The Hygger buttons, display, and 4 front facing LEDs were all re-usable. So now the entire system runs from a menu-ing system right on top of the unit. It controls the 3 different lights (color, intensity, and schedule for each), the 4 dosing pumps (volume and schedule), and samples the temperature.

For me, this one small box runs the lights and ATO (Dosing pumps) for two Nano tanks. We do large water changes once a month so we don't typically dose the Nanos. There is still a USB port on the RPI so we plan on getting a USB controlled power supply to control a couple of heaters. All in all, two nano tanks fully controlled in the space of a single 4 port doser. We're pretty happy with the results and ease of use so far.

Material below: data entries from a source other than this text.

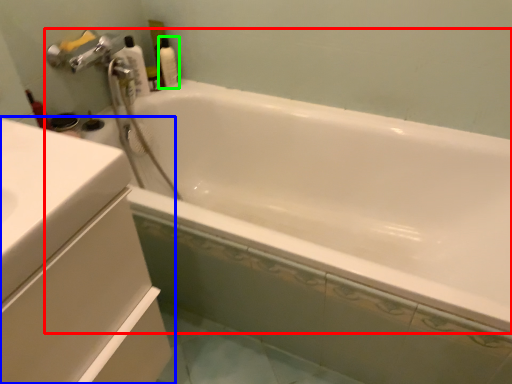
Question: Estimate the real-world distances between objects in this image. Which object is farther from bathtub (highlighted by a red box), bathroom cabinet (highlighted by a blue box) or cleaning product (highlighted by a green box)?

Choices:
 (A) bathroom cabinet
 (B) cleaning product

Answer: (A)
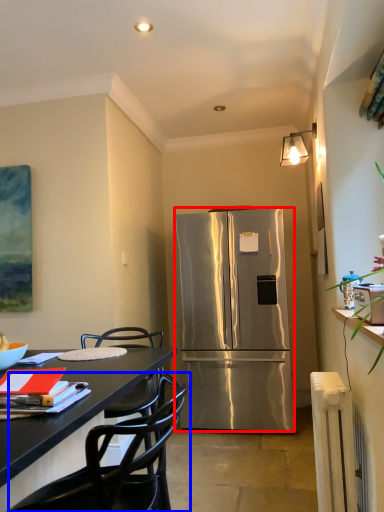
Question: Among these objects, which one is farthest to the camera, refrigerator (highlighted by a red box) or chair (highlighted by a blue box)?

Choices:
 (A) refrigerator
 (B) chair

Answer: (A)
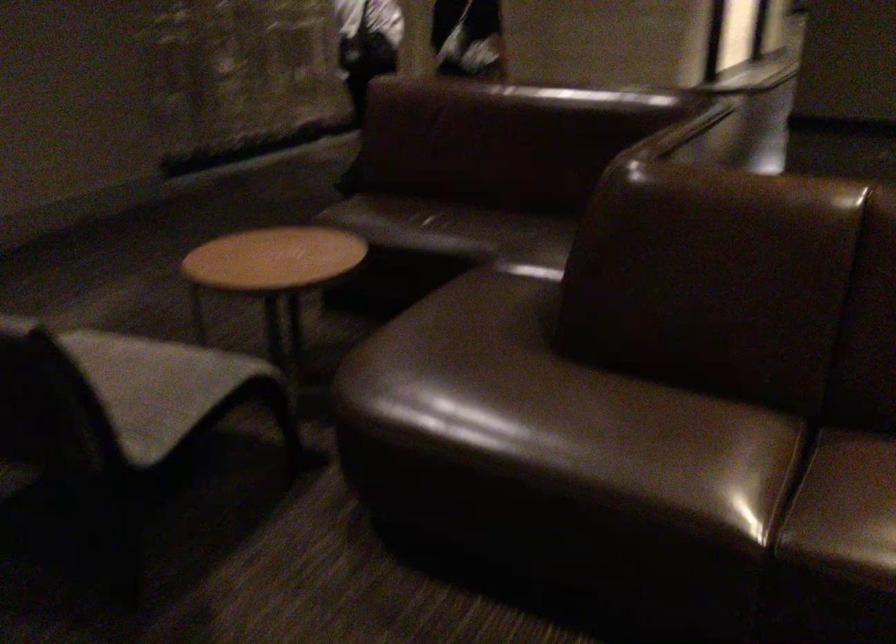
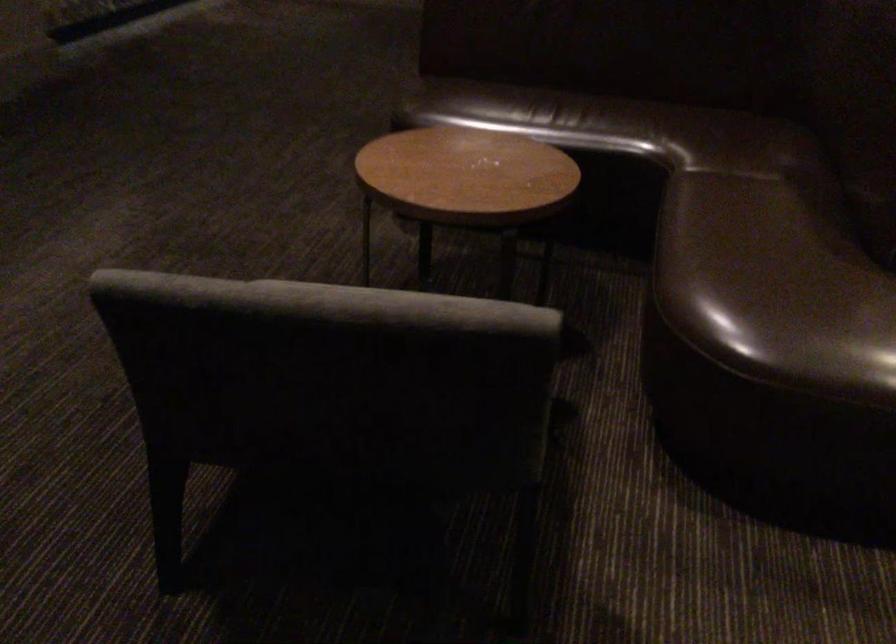
In the second image, find the point that corresponds to (420,348) in the first image.

(772, 276)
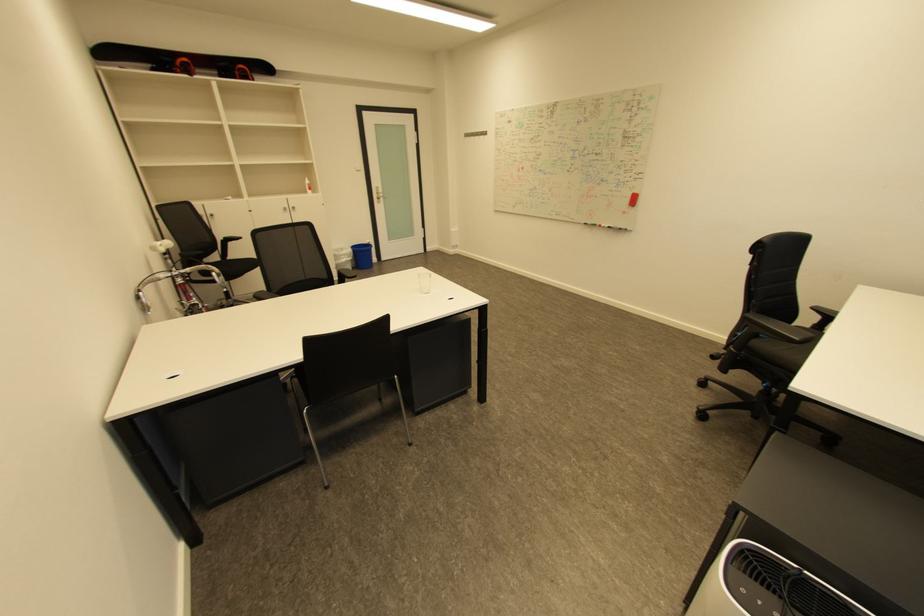
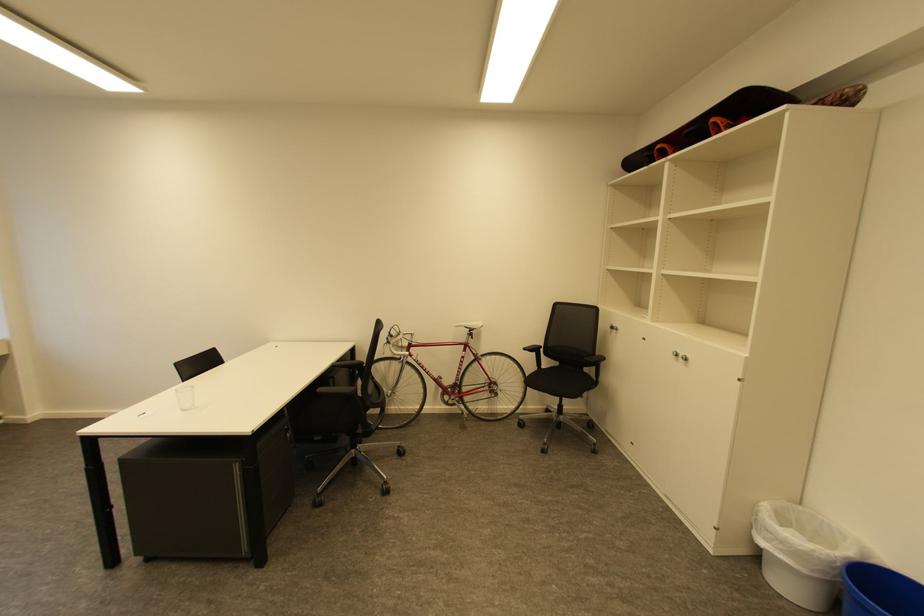
Where in the second image is the point corresponding to (349,256) from the first image?

(775, 533)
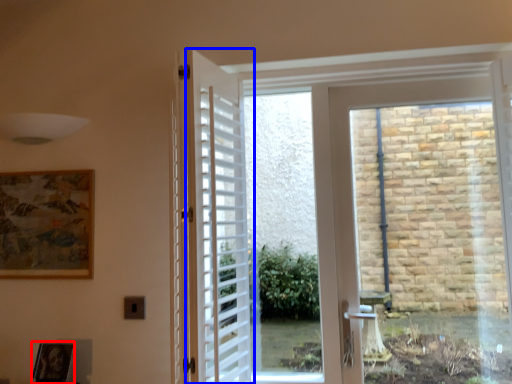
Question: Which object is further to the camera taking this photo, picture frame (highlighted by a red box) or door (highlighted by a blue box)?

Choices:
 (A) picture frame
 (B) door

Answer: (A)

The menu, buttons, scheduler, etc all run in a Python script of about 1k lines which took about a week of off-and-on programming. So, I don't use Reef-Pi software now. The python script takes 5-9% of the CPU constantly...mainly sampling the thermostats since the oneWire interface just seems to suck the CPU away. I've just ordered an auto-focus camera for the RPI so that will be part of the next round along with the power control.

I'm happy to post more detailed pics of anyone is interested. Much thanks to the reef-pi project.....that was huge in making the hardware approachable. Standing on the shoulders of giants.

-Andrew
Super cool. Open sourcing it?
 
Super cool. Open sourcing it?
Oh certainly. I'd prefer someone, somewhere, builds something similar or even the exact same thing! I don't want to be the only one off in the weeds of DIY reef controllers. Heck if Hygger wants to copy the entire thing for a single box Nano-keeper, I'm all for it. I would have bought one if there was one available. Everything I looked into was just HUGE and expensive and designed for large tanks. My tanks are counter-top 10g Nanos. No cabinet to store all of the gear in.

I'll put it all up on github later in the summer when I have time to document it all and get the the camera+power control going. Until then, if anyone wants to experiment, DM me and I'll send over everything I've got.